A Mack truck smashed into Emmy-nominated composer Steve Sandberg as he crossed an England street in the ’80s, propelling him into a street sign and launching a 40-year battle with back pain.
Finally, last year, he had had enough. The Upper West Side pianist — who served as lead composer and musical director for Nickelodeon’s “Dora the Explorer” — was struggling to walk and carry equipment to gigs despite decades of physical therapy and chiropractic care.
“I was getting very, very restricted in what I could do,” Sandberg, 69, lamented to The Post. “It was hard to get anywhere.”
Though he was nervous, he decided to undergo a three-hour minimally invasive surgery at NYU Langone Health in September 2023.
Dr. Charla R. Fischer says there are only a handful of US doctors routinely doing this revolutionary technique, called endoscopic transforaminal lumbar interbody fusion (TLIF).
Sandberg had a particularly difficult case — he had developed a cyst, a fluid-filled sac, in a facet joint of his spine, two of his lumbar vertebrae were unstable, and the space within that area had narrowed. He felt pain in both legs as a result.
“If there’s a lot of arthritis in [the facet joints], you can get an outpouching of that joint capsule, and that’s called a facet cyst,” Fischer explained to The Post. “It was pushing on his nerve roots and contributing to a lot of his pain.”
Fischer said she made two tiny incisions — one for a camera and another for her tools — and removed the joint with the cyst and the entire intervertebral disc.
She replaced it with a disc implant known as a spacer and a bone graft to promote fusion of the vertebrae. Using robotic techniques, she inserted screws and rods to stabilize the spine.
What sets this surgery apart, Fischer said, is that there is minimal disruption to soft tissue, leading to a faster recovery time.
“It really shows the ability to do what needs to be done in the spine without having to make big incisions or have a lot of pain afterward,” said Fischer, co-director of the Endoscopic Spine Surgery Program at NYU Langone Health. “This is just really a home run surgery for some patients.”
This technique was pioneered in South Korea, and Fischer says NYU Langone Health was the first to do it in the New York area. She estimates that she performs this procedure 40 times a year.
For Sandberg, it was his second life-changing surgery.

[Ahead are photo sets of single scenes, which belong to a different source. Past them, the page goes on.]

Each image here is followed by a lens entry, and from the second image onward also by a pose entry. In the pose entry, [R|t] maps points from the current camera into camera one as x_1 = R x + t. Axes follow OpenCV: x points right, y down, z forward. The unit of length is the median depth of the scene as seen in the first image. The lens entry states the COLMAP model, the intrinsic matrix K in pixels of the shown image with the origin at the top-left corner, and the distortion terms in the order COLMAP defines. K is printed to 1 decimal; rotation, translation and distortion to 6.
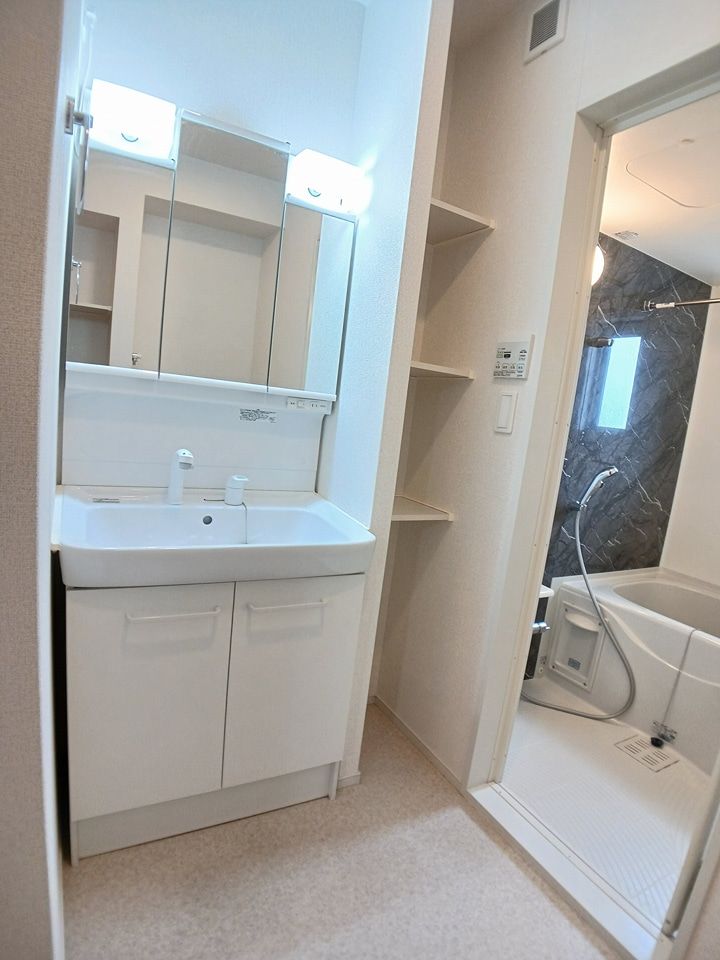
lens RADIAL K [[508.7, 0, 360.0], [0, 508.7, 480.0], [0, 0, 1]] dist [-0.079240, 0.000008]
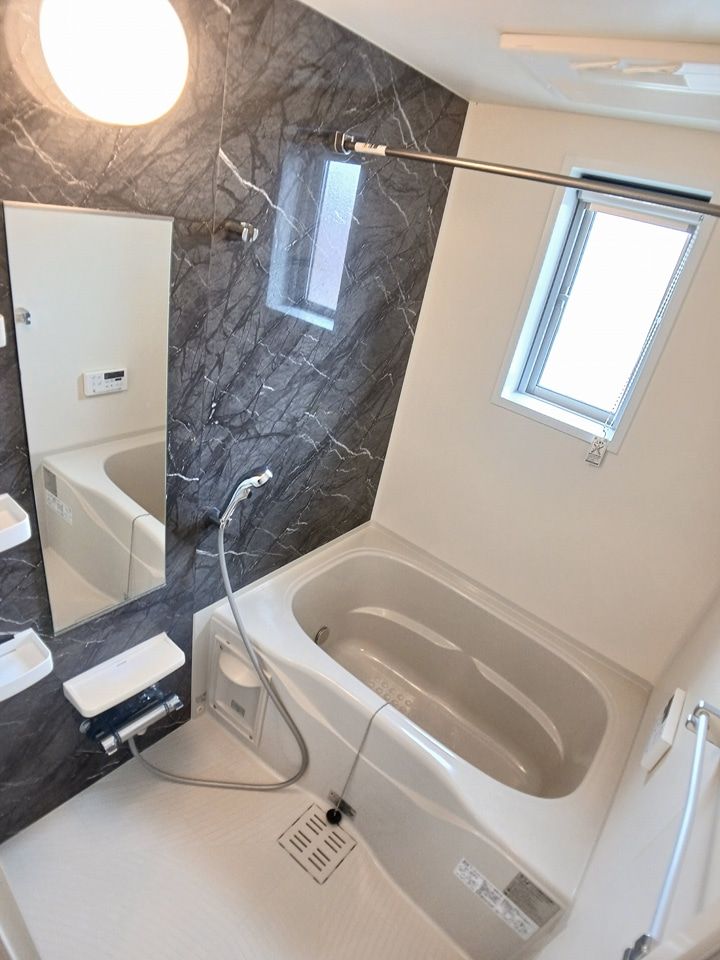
lens RADIAL K [[547.7, 0, 360.0], [0, 547.7, 480.0], [0, 0, 1]] dist [-0.085856, -0.000089]
pose [[0.915741, -0.136378, 0.377914, 0.340195], [-0.029071, 0.915668, 0.400882, -0.246098], [-0.400715, -0.378091, 0.834551, 0.399038]]
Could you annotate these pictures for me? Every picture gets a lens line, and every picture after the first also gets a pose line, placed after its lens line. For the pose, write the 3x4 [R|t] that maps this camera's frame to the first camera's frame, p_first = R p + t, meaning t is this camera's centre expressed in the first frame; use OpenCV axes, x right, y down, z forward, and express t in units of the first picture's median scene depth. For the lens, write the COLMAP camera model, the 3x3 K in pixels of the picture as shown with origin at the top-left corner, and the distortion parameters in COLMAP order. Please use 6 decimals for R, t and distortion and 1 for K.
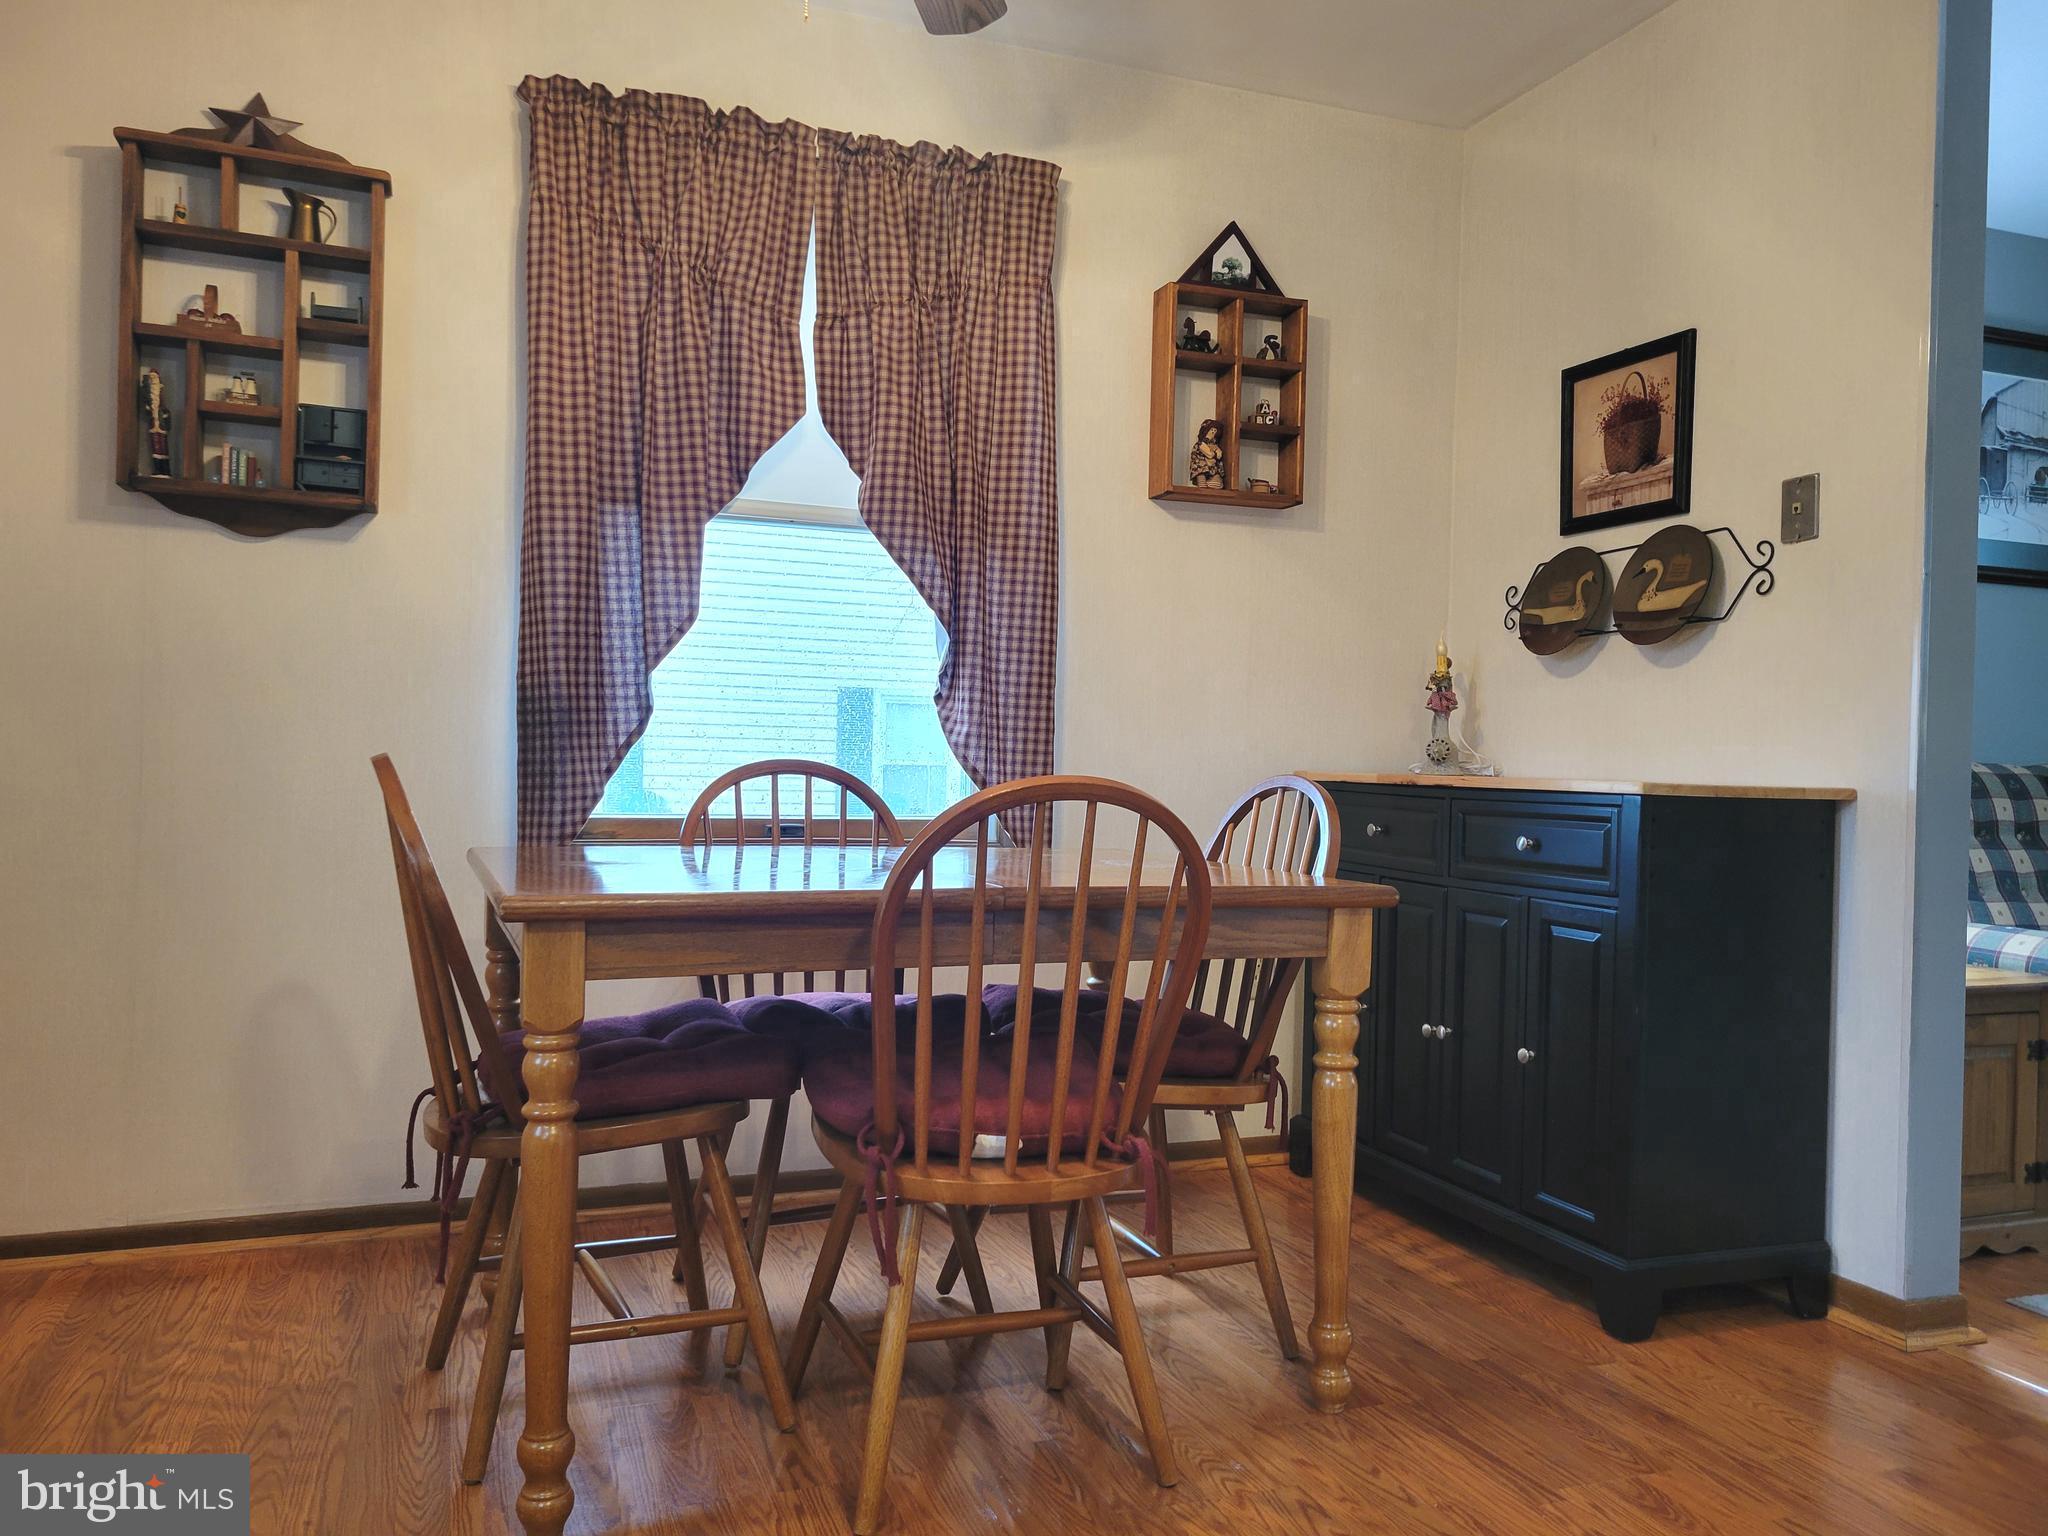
lens RADIAL K [[1522.6, 0, 1024.0], [0, 1522.6, 768.0], [0, 0, 1]] dist [0.057294, -0.040878]
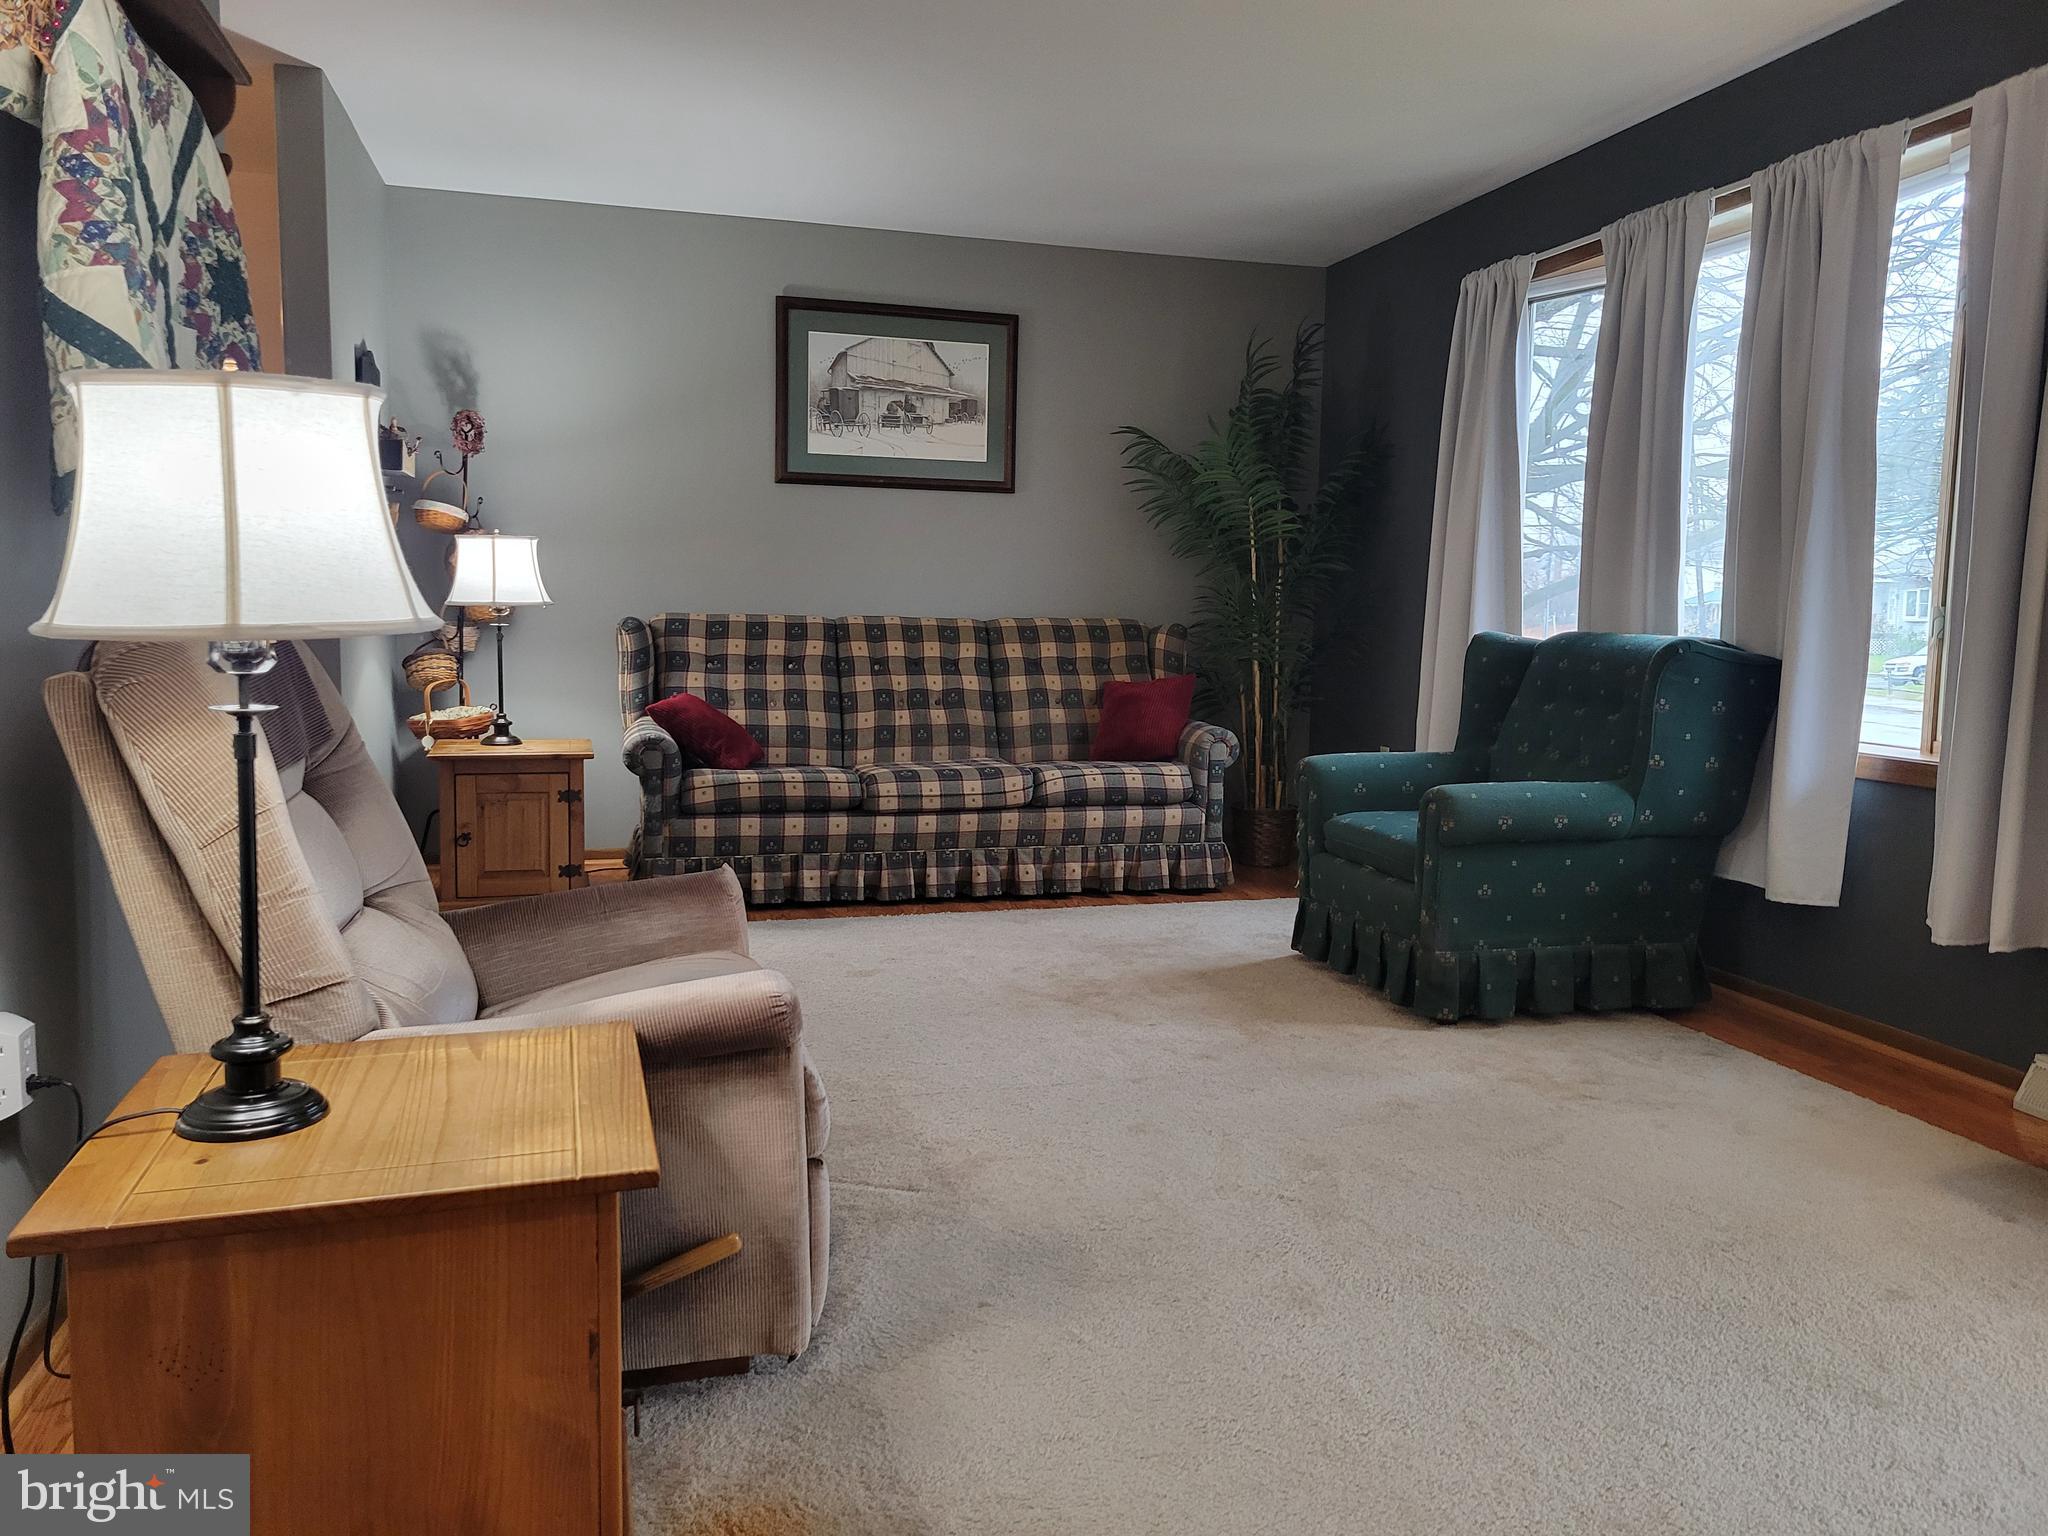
lens RADIAL K [[1522.6, 0, 1024.0], [0, 1522.6, 768.0], [0, 0, 1]] dist [0.057294, -0.040878]
pose [[0.994663, 0.013606, -0.102276, 1.172439], [-0.002507, 0.994161, 0.107880, -0.019778], [0.103147, -0.107048, 0.988889, -0.482190]]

He severely damaged his liver, broke six ribs and punctured a lung in the overseas truck crash. Bouncing back was much easier this time around.
Fischer said Sandberg was doing well two weeks post-surgery and pretty much recovered by six weeks. There is typically a three-month recovery process for the non-endoscopic version of TLIF.
Sandberg didn’t need a cane or walker to get around but used medicine to manage the pain.
He says he took advantage of the recovery period to walk and stretch every day — he even lost 30 pounds.
Sandberg can now ride his 10-speed bike five or six miles and walk several blocks without pain. Carrying a 20-pound keyboard is no problem, and he feels “20 years younger.”
“Ten months later, I’ve got my life back,” Sandberg beamed. “I actually had no regrets, it was a fantastic thing to do.”